The Interpreter Understands Your Meaning: End-to-end Spoken Language
Understanding Aided by Speech Translation
- URL: http://arxiv.org/abs/2305.09652v2
- Date: Tue, 17 Oct 2023 14:59:28 GMT
- Title: The Interpreter Understands Your Meaning: End-to-end Spoken Language
Understanding Aided by Speech Translation
- Authors: Mutian He, Philip N. Garner
- Abstract summary: Speech translation (ST) is a good means of pretraining speech models for end-to-end spoken language understanding.
We show that our models reach higher performance over baselines on monolingual and multilingual intent classification.
We also create new benchmark datasets for speech summarization and low-resource/zero-shot transfer from English to French or Spanish.

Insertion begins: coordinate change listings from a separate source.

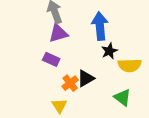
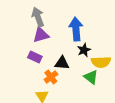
black triangle: (86, 78) -> (62, 63), moved, turned 35
green triangle: (122, 97) -> (91, 77), moved

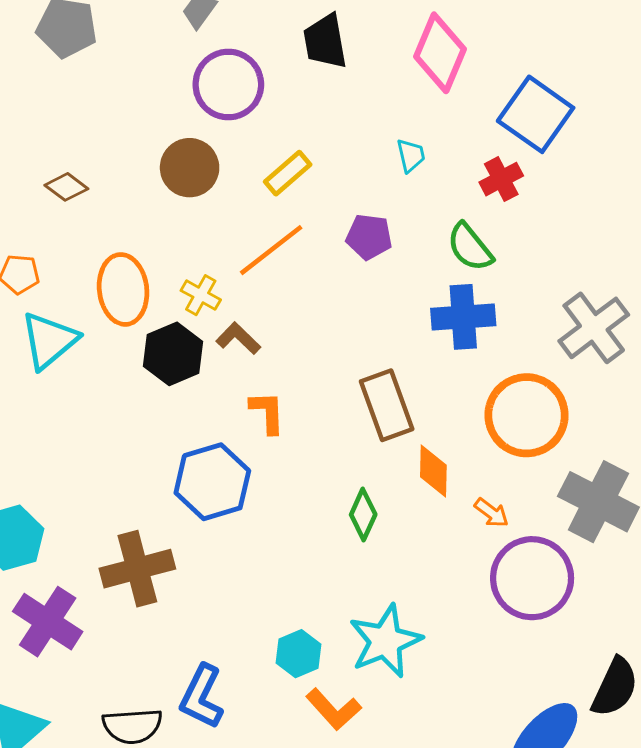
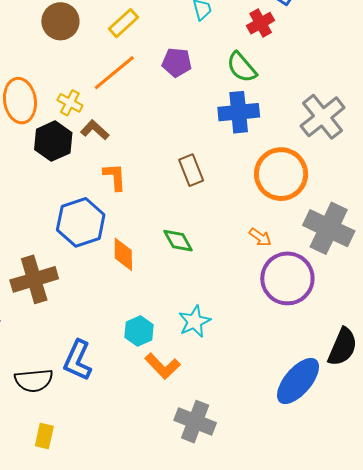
brown rectangle: (387, 405) -> (191, 170), size x0.7
orange diamond: (433, 471) -> (123, 254), moved
green diamond: (363, 514) -> (178, 241), turned -52
cyan star: (385, 641) -> (194, 321), size x0.7

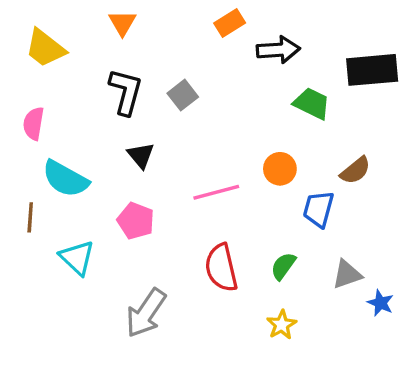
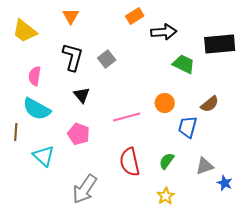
pink semicircle: (34, 124) -> (35, 76), moved

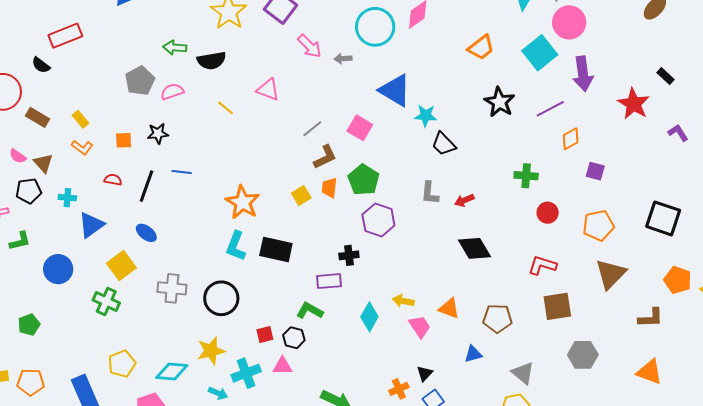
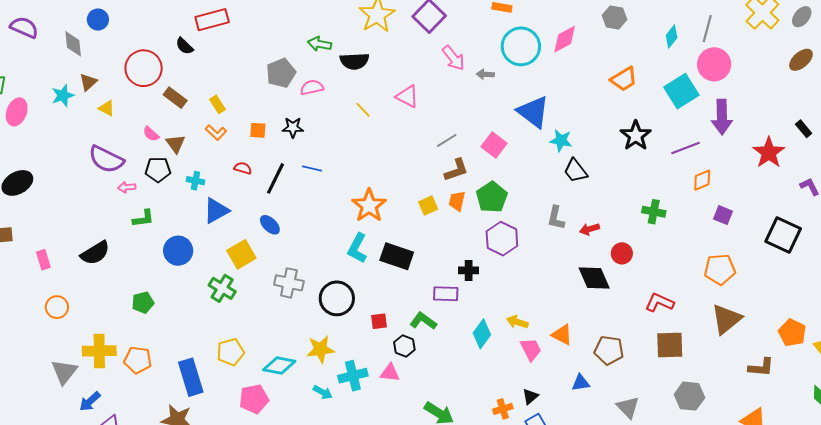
red circle: (548, 213) -> (622, 253), moved
black square: (663, 218) -> (783, 235), moved
red square: (265, 334) -> (379, 321), moved

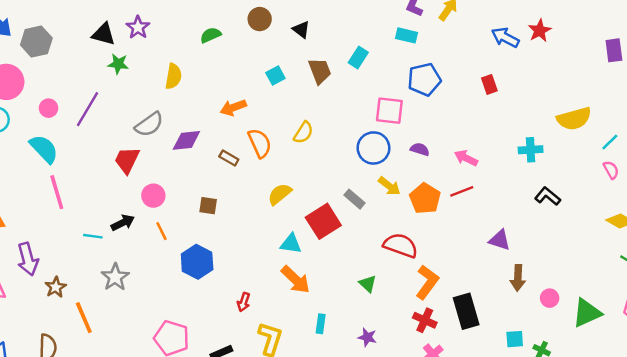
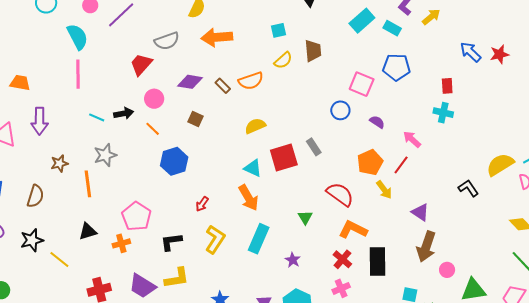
cyan rectangle: (358, 57) -> (362, 21), moved, size x1.4
brown trapezoid: (320, 71) -> (313, 51), moved
orange arrow: (233, 108) -> (217, 37), moved, size x1.4
yellow semicircle: (574, 119) -> (500, 165), moved, turned 148
yellow semicircle: (303, 133) -> (283, 60), moved
purple diamond: (186, 140) -> (190, 82), moved
orange semicircle: (260, 143) -> (251, 81), turned 80
blue circle: (373, 148) -> (340, 110), size x0.7
cyan cross: (531, 150) -> (443, 113), moved
yellow arrow: (389, 186) -> (384, 190), moved
red line: (462, 191) -> (401, 165), turned -48
orange line: (162, 231) -> (153, 129), turned -35
brown arrow: (518, 278) -> (426, 247), size x1.4
orange L-shape: (427, 282) -> (353, 230), turned -116
brown star: (56, 287) -> (59, 163), moved
orange line: (84, 318) -> (88, 184), moved
cyan rectangle: (321, 324) -> (259, 239), size x1.8

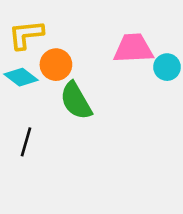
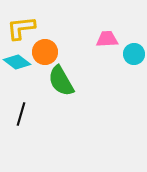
pink trapezoid: (133, 48) -> (107, 39), size x0.7

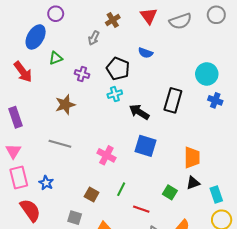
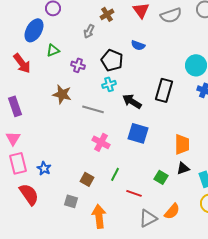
brown star: (65, 105) -> (62, 94), turned 30
gray line: (60, 144) -> (93, 109), moved

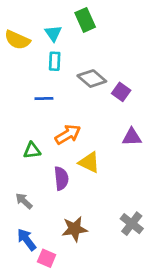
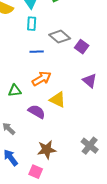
blue line: (44, 99) -> (37, 52), moved
purple triangle: (132, 137) -> (90, 81), turned 42
purple semicircle: (61, 178) -> (37, 112), turned -54
pink square: (47, 258) -> (36, 172), moved

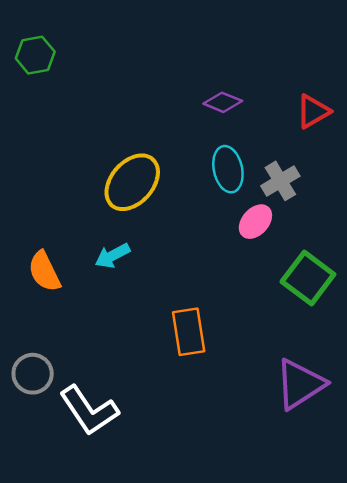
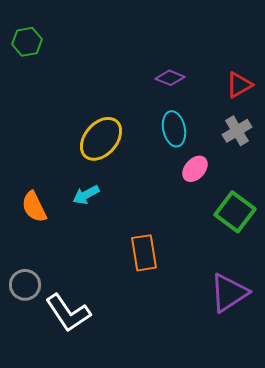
gray cross: (280, 181) -> (237, 131), moved

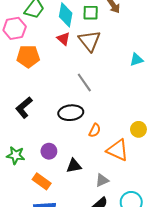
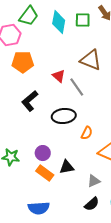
red triangle: (64, 39) -> (59, 76), moved
brown triangle: (90, 41) -> (91, 60), moved, turned -30
black L-shape: (24, 107) -> (30, 101), moved
orange rectangle: (42, 181) -> (45, 173), moved

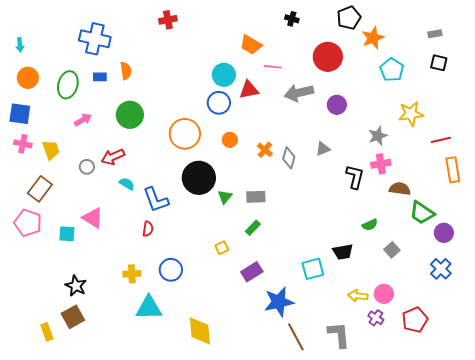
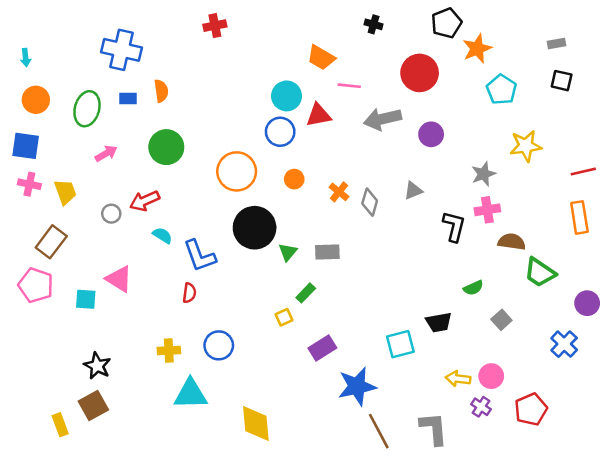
red line: (441, 140) -> (583, 171), moved
green rectangle: (253, 228) -> (306, 293), moved
purple circle: (444, 233) -> (587, 303), moved

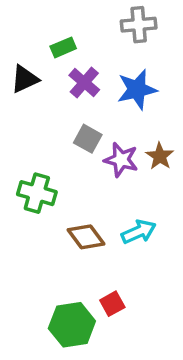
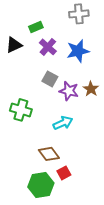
cyan arrow: (139, 232) -> (63, 123), moved
brown diamond: (86, 237) -> (49, 154), moved

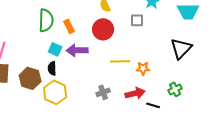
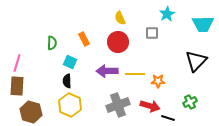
green semicircle: (46, 20) -> (52, 43), moved, size x0.6
purple arrow: (77, 50) -> (107, 71), moved
brown hexagon: (30, 78) -> (31, 112), moved
gray cross: (103, 92) -> (118, 105), size x1.6
red arrow: (135, 93) -> (150, 106), turned 30

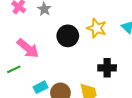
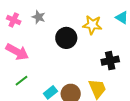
pink arrow: (28, 48) -> (17, 52), moved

- Score: 13.352795145385645
- License: http://arxiv.org/licenses/nonexclusive-distrib/1.0/
- Abstract: End-to-end spoken language understanding (SLU) remains elusive even with
current large pretrained language models on text and speech, especially in
multilingual cases. Machine translation has been established as a powerful
pretraining objective on text as it enables the model to capture high-level
semantics of the input utterance and associations between different languages,
which is desired for speech models that work on lower-level acoustic frames.
Motivated particularly by the task of cross-lingual SLU, we demonstrate that
the task of speech translation (ST) is a good means of pretraining speech
models for end-to-end SLU on both intra- and cross-lingual scenarios.
By introducing ST, our models reach higher performance over baselines on
monolingual and multilingual intent classification as well as spoken question
answering using SLURP, MINDS-14, and NMSQA benchmarks. To verify the
effectiveness of our methods, we also create new benchmark datasets from both
synthetic and real sources, for speech summarization and low-resource/zero-shot
transfer from English to French or Spanish. We further show the value of
preserving knowledge for the ST pretraining task for better downstream
performance, possibly using Bayesian transfer regularizers.